Lindsey Graham, senador republicano estadounidense y uno de los principales aliados del presidente Donald Trump, falleció a causa de una disección aórtica provocada por enfermedad cardiovascular arteriosclerótica, según reveló este domingo un informe preliminar de la Oficina del Médico Forense del Distrito de Columbia. El deceso marca el final de una carrera política de casi tres décadas en el Senado, donde Graham se consolidó como una figura influyente dentro del partido republicano.
El comunicado del forense fue breve pero concluyente: los hallazgos preliminares del examen confirmaron una disección aórtica debida a enfermedad cardiovascular arteriosclerótica. Esta condición ocurre cuando la capa interna de la aorta, la arteria más grande del cuerpo, se desgarra, permitiendo que la sangre se filtre entre las capas arteriales. Sin un tratamiento inmediato y especializado, este tipo de lesión es generalmente fatal.
Graham representaba a Carolina del Sur en el Senado desde 2003 y había sido una voz prominente en asuntos de política exterior y defensa nacional. Su cercanía con Trump lo convirtió en un defensor visible de la administración anterior, especialmente durante los procedimientos de juicio político del expresidente. La noticia de su muerte generó reacciones inmediatas en círculos políticos de Washington, donde era considerado un negociador experimentado en temas bipartidistas.
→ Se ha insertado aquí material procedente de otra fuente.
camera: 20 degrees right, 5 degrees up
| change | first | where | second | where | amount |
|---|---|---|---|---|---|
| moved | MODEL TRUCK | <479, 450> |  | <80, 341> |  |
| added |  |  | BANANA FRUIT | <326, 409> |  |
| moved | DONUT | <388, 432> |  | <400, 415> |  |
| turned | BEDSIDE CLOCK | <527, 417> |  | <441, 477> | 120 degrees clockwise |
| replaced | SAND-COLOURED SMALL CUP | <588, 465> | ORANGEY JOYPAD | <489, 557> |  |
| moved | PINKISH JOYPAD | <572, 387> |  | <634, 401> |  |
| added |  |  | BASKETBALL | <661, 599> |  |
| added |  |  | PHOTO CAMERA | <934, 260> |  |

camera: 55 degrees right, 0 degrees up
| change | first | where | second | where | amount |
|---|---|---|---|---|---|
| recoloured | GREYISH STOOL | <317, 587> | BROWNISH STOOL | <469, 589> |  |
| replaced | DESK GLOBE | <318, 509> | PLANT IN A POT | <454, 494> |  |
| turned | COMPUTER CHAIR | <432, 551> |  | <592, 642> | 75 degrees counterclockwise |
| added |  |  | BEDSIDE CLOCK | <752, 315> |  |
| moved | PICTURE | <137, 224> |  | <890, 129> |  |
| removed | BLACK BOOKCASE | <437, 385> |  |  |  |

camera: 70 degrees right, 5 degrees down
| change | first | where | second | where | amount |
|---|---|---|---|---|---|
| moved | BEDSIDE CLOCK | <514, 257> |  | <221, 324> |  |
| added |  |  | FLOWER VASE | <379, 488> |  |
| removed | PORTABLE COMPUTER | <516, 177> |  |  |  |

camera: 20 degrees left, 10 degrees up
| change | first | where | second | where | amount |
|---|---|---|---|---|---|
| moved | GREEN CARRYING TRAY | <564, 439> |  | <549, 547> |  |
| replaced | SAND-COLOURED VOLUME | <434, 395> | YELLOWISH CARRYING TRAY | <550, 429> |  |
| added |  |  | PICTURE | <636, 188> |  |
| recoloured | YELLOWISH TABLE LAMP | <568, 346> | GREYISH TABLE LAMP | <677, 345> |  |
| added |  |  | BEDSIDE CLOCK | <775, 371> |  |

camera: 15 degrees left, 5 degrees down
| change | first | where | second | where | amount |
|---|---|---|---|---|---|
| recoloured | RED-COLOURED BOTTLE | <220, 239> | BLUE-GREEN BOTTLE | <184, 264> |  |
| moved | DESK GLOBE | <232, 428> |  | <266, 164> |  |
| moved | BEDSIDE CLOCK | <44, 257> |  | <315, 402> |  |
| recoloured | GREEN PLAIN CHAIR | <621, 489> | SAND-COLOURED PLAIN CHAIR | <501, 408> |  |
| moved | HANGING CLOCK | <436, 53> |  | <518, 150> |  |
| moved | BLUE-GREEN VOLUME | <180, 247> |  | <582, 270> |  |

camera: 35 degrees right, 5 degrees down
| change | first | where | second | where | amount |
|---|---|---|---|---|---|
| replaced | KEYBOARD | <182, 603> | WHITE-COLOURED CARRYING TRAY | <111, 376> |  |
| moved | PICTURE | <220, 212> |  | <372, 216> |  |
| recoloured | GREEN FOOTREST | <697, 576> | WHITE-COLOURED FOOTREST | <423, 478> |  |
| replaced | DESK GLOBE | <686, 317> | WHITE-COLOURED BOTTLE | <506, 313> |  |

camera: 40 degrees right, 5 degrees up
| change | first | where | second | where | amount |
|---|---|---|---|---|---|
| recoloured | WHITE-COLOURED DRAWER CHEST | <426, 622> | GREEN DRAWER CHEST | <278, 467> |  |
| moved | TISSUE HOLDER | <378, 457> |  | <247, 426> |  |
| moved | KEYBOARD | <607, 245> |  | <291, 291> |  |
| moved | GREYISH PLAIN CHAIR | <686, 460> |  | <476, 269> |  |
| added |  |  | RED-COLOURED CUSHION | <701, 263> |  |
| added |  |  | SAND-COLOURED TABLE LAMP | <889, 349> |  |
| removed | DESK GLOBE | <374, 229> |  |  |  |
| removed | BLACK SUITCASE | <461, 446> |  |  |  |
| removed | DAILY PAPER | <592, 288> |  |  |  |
Una enfermedad cardiovascular silenciosa
La arteriosclerosis, condición subyacente en el caso de Graham, es el endurecimiento y pérdida de elasticidad de las arterias debido a la acumulación de depósitos grasos y otras sustancias. Este deterioro arterial puede pasar desapercibido durante años, aumentando el riesgo de complicaciones súbitas como la disección aórtica. La enfermedad cardiovascular sigue siendo la principal causa de muerte en Estados Unidos, causando aproximadamente una de cada cinco muertes en el país.
La disección aórtica es una emergencia médica que requiere diagnóstico y tratamiento inmediatos. Los síntomas pueden incluir dolor torácico agudo, dificultad para respirar y pérdida de conciencia. Sin embargo, en algunos casos, la ruptura ocurre tan rápidamente que no hay tiempo para intervención médica. El porcentaje de supervivencia depende del tipo de disección y qué tan pronto se reciba tratamiento quirúrgico o farmacológico.
La Oficina del Médico Forense del Distrito de Columbia indicó que el certificado de defunción permanecerá pendiente mientras se completan los análisis finales. Aunque el informe preliminar ya identifica la causa de muerte, los procedimientos de rutina requieren confirmación adicional antes de cerrar oficialmente el caso.
Graham tenía 69 años al momento de su fallecimiento. Su muerte representa una pérdida significativa para el Senado estadounidense, donde había servido en comités clave de relaciones exteriores y defensa. Su legado en la política nacional seguirá siendo objeto de debate entre analistas y colegas que trabajaron con él durante más de dos décadas de vida pública.